Sukses meraih 5,5 juta penonton hanya dalam waktu sebulan, film Vina: Sebelum 7 Hari berhasil menarik atensi berbagai pihak. Diketahui film yang diangkat dari kisah nyata yang terjadi pada tahun 2016 tersebut mengungkapkan banyak pesan khusus dalam kasus pembunuhan Vina Cirebon yang sempat menggemparkan publik.
Deeraj Khalwani selaku produser film Vina: Sebelum 7 Hari mengungkap alasan menggarap film tersebut untuk mengungkap pesan khusus yang ada dalam kasus pembunuhan Vina. Namun sayangnya, Asosiasi Lawyer Muslim Indonesia tiba-tiba melaporkan produser ke Bareskrim Polri.
Dalam laporan tersebut ALMI menuding jika film Vina: Sebelum 7 Hari yang diangkat dari kisah nyata pembunuhan Vina Cirebon 2016 lalu hanya menyebabkan kegaduhan belaka di Masyarakat. Selain itu, film tersebut juga berpotensi menggiring opini negative yang akan mempengaruhi jalannya proses penyidikan.
Dikhawatirkannya, film tersebut hanya akan membuat asumsi liar saja di lingkungan Masyarakat. Tak bermaksud lain, Deeraj pun mengungkap alasannya mengangkat kisah nyata tersebut menjadi sebuah film adalah untuk menyampaikan tiga pesan penting terkait hukum di Indonesia.
Deeraj juga mengaku jika sebelum film diproduksi, pihaknya sudah berbicara dengan keluarga almarhum Vina terkait film tersebut. sukses viral dan berhasil meraih banyak penonton dalam waktu sekejap, Deeraj mengaku jika pesan dalam kasus Vina akhirnya tersampaikan.
Sebab, Deeraj merasa berkat viralnya film Vina pihak kepolisian kian gencar memburu pelaku dan menegakkan hukum.
Kontroversi Film Vina: Sebelum 7 Hari
Film Vina: Sebelum 7 Hari sukses mendapat sambutan positif dari penonton, hingga kasus tersebut kembali menjadi sorotan. Tapi, keberhasilan film tersebut digantikan dengan kontroversi yang memicu pertentangan di tengah masyarakat sehingga menuai pro dan kontra.
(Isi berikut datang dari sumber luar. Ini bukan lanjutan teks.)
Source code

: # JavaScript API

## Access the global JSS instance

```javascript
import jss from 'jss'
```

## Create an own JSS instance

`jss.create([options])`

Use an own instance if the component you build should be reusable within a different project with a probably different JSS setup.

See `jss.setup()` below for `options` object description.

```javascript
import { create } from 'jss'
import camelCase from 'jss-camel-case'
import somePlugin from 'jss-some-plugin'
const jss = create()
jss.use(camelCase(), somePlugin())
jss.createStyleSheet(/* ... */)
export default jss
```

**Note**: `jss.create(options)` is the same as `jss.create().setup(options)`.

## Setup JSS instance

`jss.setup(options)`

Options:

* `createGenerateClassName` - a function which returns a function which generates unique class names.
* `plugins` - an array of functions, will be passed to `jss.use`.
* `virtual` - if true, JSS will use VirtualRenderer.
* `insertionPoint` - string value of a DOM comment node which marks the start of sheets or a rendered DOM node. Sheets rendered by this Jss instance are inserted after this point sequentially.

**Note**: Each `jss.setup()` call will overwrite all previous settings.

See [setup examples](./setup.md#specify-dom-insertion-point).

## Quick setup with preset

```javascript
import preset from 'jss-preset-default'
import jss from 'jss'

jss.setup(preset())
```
Puncak kontroversi dimulai saat Asosiasi Lawyer Muslim Indonesia (ALMI) melaporkan produser serta rumah produksi film Vina ke Bareskrim Polri. Namun sayangnya pihak kepolisian menolak laporan tersebut dengan alasan bahwa bukti yang diserahkan tidak memadai untuk menempuh jalur hukum.
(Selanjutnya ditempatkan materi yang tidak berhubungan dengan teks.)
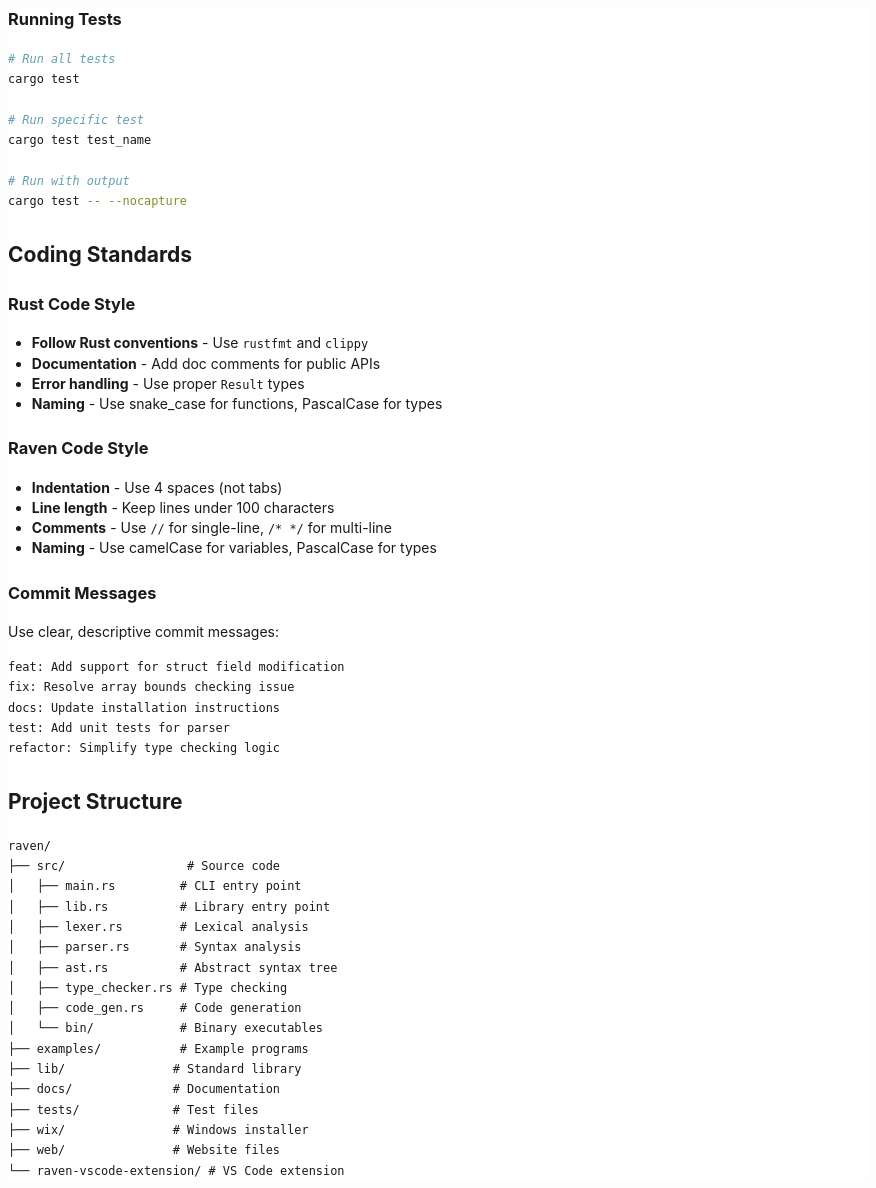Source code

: ### Running Tests

```bash
# Run all tests
cargo test

# Run specific test
cargo test test_name

# Run with output
cargo test -- --nocapture
```

## Coding Standards

### Rust Code Style

- **Follow Rust conventions** - Use `rustfmt` and `clippy`
- **Documentation** - Add doc comments for public APIs
- **Error handling** - Use proper `Result` types
- **Naming** - Use snake_case for functions, PascalCase for types

### Raven Code Style

- **Indentation** - Use 4 spaces (not tabs)
- **Line length** - Keep lines under 100 characters
- **Comments** - Use `//` for single-line, `/* */` for multi-line
- **Naming** - Use camelCase for variables, PascalCase for types

### Commit Messages

Use clear, descriptive commit messages:

```
feat: Add support for struct field modification
fix: Resolve array bounds checking issue
docs: Update installation instructions
test: Add unit tests for parser
refactor: Simplify type checking logic
```

## Project Structure

```
raven/
├── src/                 # Source code
│   ├── main.rs         # CLI entry point
│   ├── lib.rs          # Library entry point
│   ├── lexer.rs        # Lexical analysis
│   ├── parser.rs       # Syntax analysis
│   ├── ast.rs          # Abstract syntax tree
│   ├── type_checker.rs # Type checking
│   ├── code_gen.rs     # Code generation
│   └── bin/            # Binary executables
├── examples/           # Example programs
├── lib/               # Standard library
├── docs/              # Documentation
├── tests/             # Test files
├── wix/               # Windows installer
├── web/               # Website files
└── raven-vscode-extension/ # VS Code extension
```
Pihak Bareskrim mminta ALMI untuk melaporkan film Vina Sebelum 7 Hari ke Komisi Penyiaran Indonesia terlebih dulu dan ke Lembaga Sensor Film yang bertanggung jawab atas penayangan di bioskop. Dan ALMI setuju untuk mengikuti berbagai prosedut tersebut.
Zainal Arifin selaku Ketua ALMI menegaskan jika film Vina bukan hanya sekedar film. Tetapi memiliki dampak yang sangat serius terhadap proses hukum yang sedang berjalan. Menurutnya, pemberitaan yang terlalu berlebihan dan narasi yang disajikan dalam film akan menciptakan opini publik yang negatif.
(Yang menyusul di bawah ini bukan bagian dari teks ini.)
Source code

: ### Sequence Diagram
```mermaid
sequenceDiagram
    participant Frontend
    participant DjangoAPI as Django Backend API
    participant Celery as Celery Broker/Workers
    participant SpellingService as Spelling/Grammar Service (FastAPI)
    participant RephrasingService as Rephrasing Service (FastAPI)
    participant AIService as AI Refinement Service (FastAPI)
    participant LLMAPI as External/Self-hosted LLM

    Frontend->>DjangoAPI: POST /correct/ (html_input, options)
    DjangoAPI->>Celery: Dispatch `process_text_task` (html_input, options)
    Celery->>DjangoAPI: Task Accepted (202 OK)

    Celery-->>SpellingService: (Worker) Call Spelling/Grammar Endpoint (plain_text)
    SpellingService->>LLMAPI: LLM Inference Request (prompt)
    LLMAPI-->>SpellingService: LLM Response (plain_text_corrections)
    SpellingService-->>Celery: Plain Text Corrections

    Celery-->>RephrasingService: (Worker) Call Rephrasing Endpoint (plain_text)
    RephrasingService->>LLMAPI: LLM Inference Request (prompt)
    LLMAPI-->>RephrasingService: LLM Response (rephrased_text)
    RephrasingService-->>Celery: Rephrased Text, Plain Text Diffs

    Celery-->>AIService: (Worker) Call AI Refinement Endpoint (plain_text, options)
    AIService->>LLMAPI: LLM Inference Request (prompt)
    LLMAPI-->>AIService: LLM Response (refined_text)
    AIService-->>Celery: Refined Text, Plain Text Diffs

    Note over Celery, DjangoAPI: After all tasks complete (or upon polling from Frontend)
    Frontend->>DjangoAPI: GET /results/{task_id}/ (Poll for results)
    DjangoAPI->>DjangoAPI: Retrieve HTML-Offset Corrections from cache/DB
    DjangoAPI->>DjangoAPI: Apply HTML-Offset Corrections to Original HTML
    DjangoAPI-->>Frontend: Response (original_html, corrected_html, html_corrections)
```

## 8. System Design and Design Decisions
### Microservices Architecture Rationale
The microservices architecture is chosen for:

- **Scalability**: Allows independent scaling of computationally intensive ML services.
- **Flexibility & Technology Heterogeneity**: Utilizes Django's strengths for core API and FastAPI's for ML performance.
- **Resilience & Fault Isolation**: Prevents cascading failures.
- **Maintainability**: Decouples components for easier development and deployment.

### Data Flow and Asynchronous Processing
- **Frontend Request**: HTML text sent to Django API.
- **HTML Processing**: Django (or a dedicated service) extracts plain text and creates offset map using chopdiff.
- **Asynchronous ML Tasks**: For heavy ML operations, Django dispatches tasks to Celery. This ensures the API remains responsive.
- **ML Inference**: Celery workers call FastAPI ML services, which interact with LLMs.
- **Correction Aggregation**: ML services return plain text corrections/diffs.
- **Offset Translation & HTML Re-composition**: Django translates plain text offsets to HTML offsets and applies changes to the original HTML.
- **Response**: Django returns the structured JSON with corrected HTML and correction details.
Memang seperti yang kita ketahui, hingga saat ini kasus Vina Cirebon yang terjadi 2016 silam masih menjadi bahan perdebatan di sosial media. Polemik ini bahkan menyoroti berbagai sisi hubungan antara hukum, media, dan opini publik.
Di tengah polemik ini, Zainul Arifin akan terus berjuang untuk keadilan korban dan memastikan agar proses hukum berjalan lancar bagaimana semestinya. Dia akan kembali berencana melaporkan pihak-pihak produksi film dengan hukum yang jelas menggunakan Pasal 28 Ayat 2 juncto Pasal 45A Ayat 2 UU Nomor 1 Tahun 2024 tentang Perubahan Kedua Atas UU Nomor 11 Tahun 2008 ATAU Pasal 31 UU Nomor 8 Tahun 1992 tentang Perfilman.
Polemic akan tetap berlanjut, kontroversi film dan kasus Vina Cirebon juga akan terus memanas. Belajar dari film Vina Sebelum 7 Hari, sangat penting untuk sadar akan dampak media terhadap jalannya proses hukum dan keadilan yang berlaku di negara Indonesia.
Hingga saat ini Kepolisian Daerah Jawa Barat masih aktif menyelidiki kasus dan pelaku pembunuhan Vina. Lalu, jika film Vina: Sebelum 7 Hari tidak ditayangkan, apakah hukum dan keadilan akan tetap berjalan seperti saat ini?